Wett-Vorbereitungsterminals sind im rechtlichen Sinne Wettgeräte, sodass sie zur erlaubten Höchstzahl von Wettgeräten hinzuzurechnen sind (VG Hamburg, Beschl. v. 02.04.2026 - Az.: 5 E 1525/26).
Die Antragstellerin betrieb in Hamburg mehrere Wettvermittlungsstellen und vermittelte Sportwetten. Für jede Filiale besaß sie eine Erlaubnis, die eine bestimmte Höchstzahl an Wettgeräten festlegte. Je nach Standort betrug diese Zahl zwischen drei und acht Geräte.
In einer Filiale standen sieben Wettterminals mit Bezahlfunktion sowie zusätzlich drei sogenannte Wett-Vorbereitungsterminals ohne Bezahlfunktion. An diesen Geräten konnten Kunden ihre Wette auswählen und einen digitalen Wettschein erstellen. Zur endgültigen Abgabe und Bezahlung mussten sie jedoch zur Kasse gehen.
Die Behörde ging davon aus, dass auch diese Vorbereitungsterminals als Wettgeräte zählten, und untersagte deren weitere Aufstellung, da hierdurch die erlaubte Höchstzahl überschritten werde. Dagegen wehrte sich die Antragstellerin und beantragte Eilrechtsschutz.

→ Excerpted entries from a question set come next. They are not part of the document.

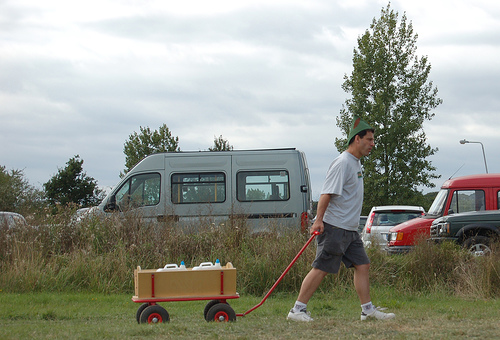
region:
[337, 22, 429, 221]
a green big tree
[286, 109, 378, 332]
a tall men walking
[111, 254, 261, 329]
a small vehicle taking by men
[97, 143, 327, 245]
a big truck backside of men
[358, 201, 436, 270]
back part of a car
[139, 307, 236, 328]
two wheels of a small vehicle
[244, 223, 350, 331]
a small stand to drag small vehicle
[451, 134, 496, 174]
the top portion of a electric bulb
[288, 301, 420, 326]
two shoes of a men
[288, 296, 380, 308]
two socks of a men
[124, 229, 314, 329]
Little red wagon being pulled.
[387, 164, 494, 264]
Red vehicle in the background.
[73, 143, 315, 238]
Gray van behind man.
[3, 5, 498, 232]
Clouds in the sky.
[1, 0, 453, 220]
Trees in the background.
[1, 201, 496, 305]
Tall grasses behind man.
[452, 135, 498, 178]
Street light in the background.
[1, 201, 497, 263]
Numerous vehicles parked in the background.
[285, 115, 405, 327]
Man pulling wagon.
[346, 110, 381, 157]
Man has green hat on.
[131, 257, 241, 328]
a wooden and red wagon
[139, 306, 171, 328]
a black and red wagon wheel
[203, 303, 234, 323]
a black and red wagon wheel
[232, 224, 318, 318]
a red metal wagon handle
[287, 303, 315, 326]
a white tennis shoe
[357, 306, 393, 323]
a white tennis shoe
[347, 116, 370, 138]
a red and green hat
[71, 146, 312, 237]
a grey van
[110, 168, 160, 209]
a grey van window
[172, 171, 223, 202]
a grey van window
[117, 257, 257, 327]
red wagon with brown box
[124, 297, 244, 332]
black tires with red centers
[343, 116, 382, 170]
man wears green baseball cap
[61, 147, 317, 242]
gray van facing left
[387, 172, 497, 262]
red van behind black car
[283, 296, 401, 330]
man's left foot in front of right foot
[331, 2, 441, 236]
tall green tree behind cars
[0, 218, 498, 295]
overgrown grass behind trimmed grass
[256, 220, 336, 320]
man pulls wagon with right hand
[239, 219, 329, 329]
red handle on red wagon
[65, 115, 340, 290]
a large grey van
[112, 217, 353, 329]
a wagon with a red handle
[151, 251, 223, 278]
a couple plastic containers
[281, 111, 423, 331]
a man dressed in grey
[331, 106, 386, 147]
a pointed green hat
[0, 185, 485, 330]
a grassy area near the road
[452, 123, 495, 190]
a tall white street light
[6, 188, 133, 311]
a few overgrown plants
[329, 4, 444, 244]
a single tall tree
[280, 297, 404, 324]
a pair of white tennis shoes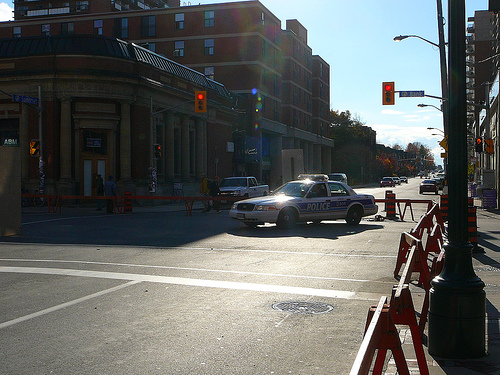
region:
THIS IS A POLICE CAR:
[226, 169, 386, 236]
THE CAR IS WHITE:
[225, 165, 382, 231]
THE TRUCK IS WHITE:
[211, 170, 278, 219]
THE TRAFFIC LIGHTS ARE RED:
[175, 75, 400, 111]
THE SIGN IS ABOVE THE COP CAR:
[393, 86, 433, 107]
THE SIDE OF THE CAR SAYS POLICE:
[304, 198, 335, 216]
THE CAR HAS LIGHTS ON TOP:
[283, 171, 331, 183]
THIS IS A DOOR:
[78, 140, 113, 207]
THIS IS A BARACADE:
[304, 186, 464, 373]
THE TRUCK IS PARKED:
[219, 173, 270, 214]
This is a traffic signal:
[192, 88, 209, 113]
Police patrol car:
[229, 173, 377, 235]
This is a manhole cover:
[268, 295, 337, 318]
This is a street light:
[388, 30, 447, 50]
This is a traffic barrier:
[347, 296, 410, 373]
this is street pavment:
[3, 234, 265, 374]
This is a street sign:
[398, 89, 427, 100]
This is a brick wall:
[218, 11, 259, 28]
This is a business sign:
[83, 135, 105, 153]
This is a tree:
[408, 145, 428, 159]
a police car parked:
[232, 174, 378, 229]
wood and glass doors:
[79, 148, 108, 206]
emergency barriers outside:
[356, 197, 448, 374]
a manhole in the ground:
[272, 298, 334, 314]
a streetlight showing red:
[192, 90, 206, 112]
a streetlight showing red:
[381, 80, 393, 105]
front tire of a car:
[273, 208, 296, 231]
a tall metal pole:
[430, 0, 486, 352]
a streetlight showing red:
[472, 136, 487, 152]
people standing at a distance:
[87, 175, 119, 210]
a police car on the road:
[226, 153, 391, 245]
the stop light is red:
[368, 67, 400, 123]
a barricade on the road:
[338, 185, 455, 373]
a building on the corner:
[3, 28, 242, 243]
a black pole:
[420, 2, 490, 362]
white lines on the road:
[1, 253, 398, 365]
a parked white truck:
[213, 166, 281, 211]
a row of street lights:
[389, 28, 454, 143]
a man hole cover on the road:
[267, 288, 341, 328]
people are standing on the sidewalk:
[68, 161, 135, 216]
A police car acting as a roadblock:
[231, 173, 378, 238]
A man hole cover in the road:
[272, 294, 333, 316]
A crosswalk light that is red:
[475, 136, 483, 153]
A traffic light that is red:
[189, 87, 212, 112]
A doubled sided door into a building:
[76, 157, 111, 204]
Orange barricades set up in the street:
[344, 189, 443, 373]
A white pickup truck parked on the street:
[215, 176, 272, 204]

Das VG Hamburg lehnte den Antrag ab.
Das Gericht führte aus, dass die Hauptsacheklage voraussichtlich keinen Erfolg haben werde. Die Behörde habe die Vorbereitungsterminals zu Recht auf die Höchstzahl der Wettgeräte angerechnet.
Der Begriff “Wettgerät” erfasse nach dem Gesetz alle Systeme, über die Wetten abgeschlossen werden könnten. Dazu gehörten nicht nur Kassen oder klassische Wettterminals, sondern auch weitere Systeme.
Entscheidend sei nicht allein der formale Vertragsschluss an der Kasse. Maßgeblich sei vielmehr, dass der eigentliche Spielvorgang, also die Auswahl und Entscheidung für eine Wette, bereits am Vorbereitungsterminal stattfinde.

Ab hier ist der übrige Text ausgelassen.